Scientists have long suspected that surface meltwater could drain to the base of an ice sheet and lubricate the ice sheet's flow out to sea. But no one had ever observed the phenomenon — until now.

The lake water, they say, flowed all the way down to the bed of the ice sheet, through almost 0.6 miles (1 kilometer) of ice. The flood doubled the average speed of the ice sheet's slide across the bedrock underneath it.

The new observations, detailed in an early online April 17 issue of the journal Science, show that while the seepage can significantly accelerate the summer movements of large stretches of the ice sheet, it has little effect on the movements of outlet glaciers, the tongues of the ice sheet that go out to the ocean where their fronts break off as icebergs.

Researchers placed monitoring instruments in and around the 2.2 square-mile (5.6 square-kilometer) glacial lake in the summer of 2006. Ten days after they left the area, a large crack developed over almost the whole span of the lake and all 11.6 billion gallons of water started to drain like a big bathtub.

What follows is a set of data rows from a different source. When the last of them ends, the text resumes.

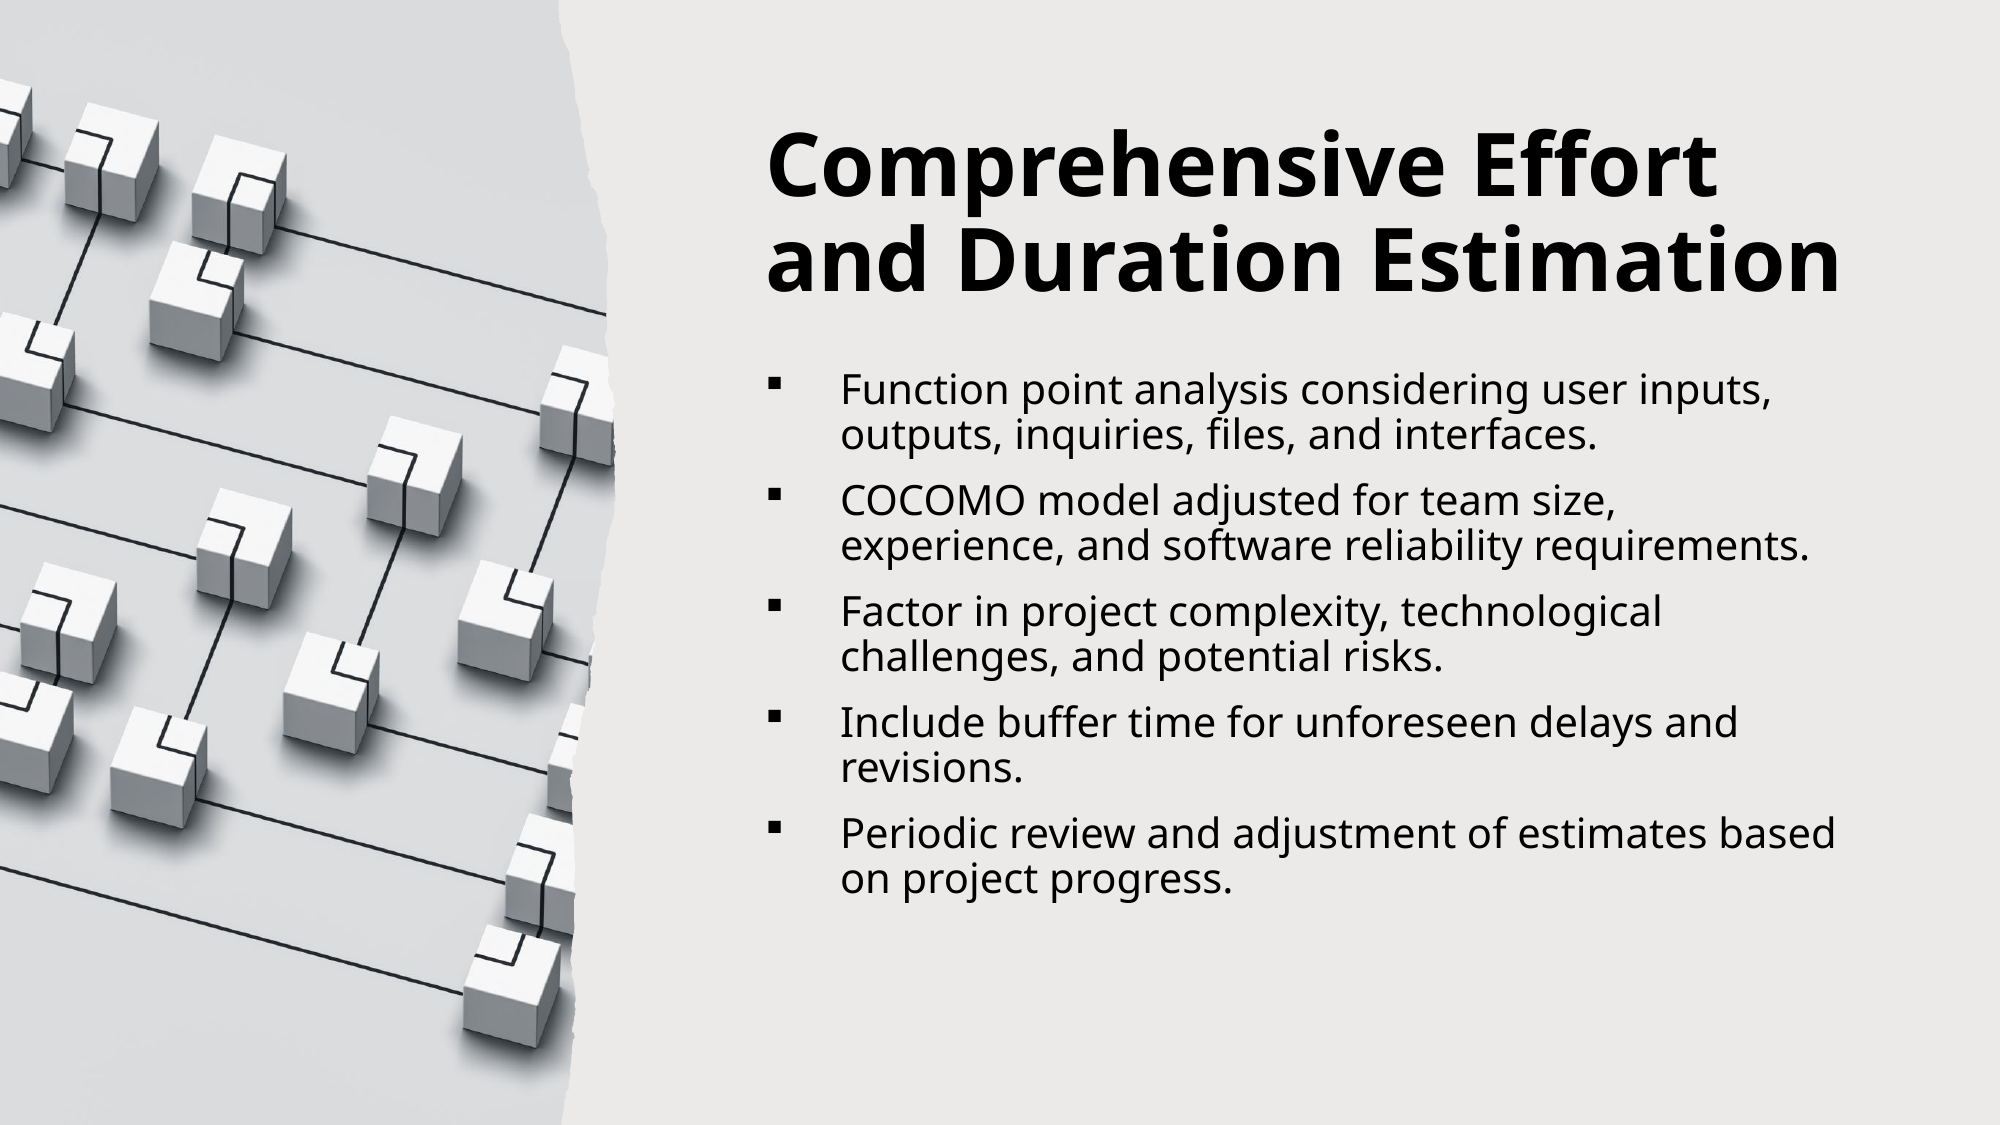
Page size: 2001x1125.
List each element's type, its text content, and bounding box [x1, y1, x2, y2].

title Comprehensive Effort and Duration Estimation [750, 98, 1863, 319]
picture [0, 0, 616, 1125]
text_box [616, 0, 2000, 1125]
list Function point analysis considering user inputs, outputs, inquiries, files, and interfaces. COCOMO model adjusted for team size, experience, and software reliability requirements. Factor in project complexity, technological challenges, and potential risks. Include buffer time for unforeseen delays and revisions. Periodic review and adjustment of estimates based on project progress. [750, 361, 1863, 1002]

"We found clear evidence that supraglacial lakes — the pools of meltwater that form on the surface in summer — can actually drive a crack through the ice sheet in a process called hydrofracture," said study team member Sarah Das of the Woods Hole Oceanographic Institution. "If there is a crack or defect in the surface that is large enough, and a sufficient reservoir of water to keep that crack filled, it can create a conduit all the way down to the bed of the ice sheet."

These new findings showed scientists that the conduits that drain surface meltwater, called moulins, can funnel it all the way to the base of the ice and confirmed some long-held suspicions that this meltwater could enhance the seaward movement of the ice.

Das and colleague Ian Joughin's work shows that "we can expect the ice sheet in a warming world to shrink somewhat faster than previously expected, but [that] this mechanism will not cause greatly faster shrinkage," said Richard Alley of Penn State, who was not involved in the study.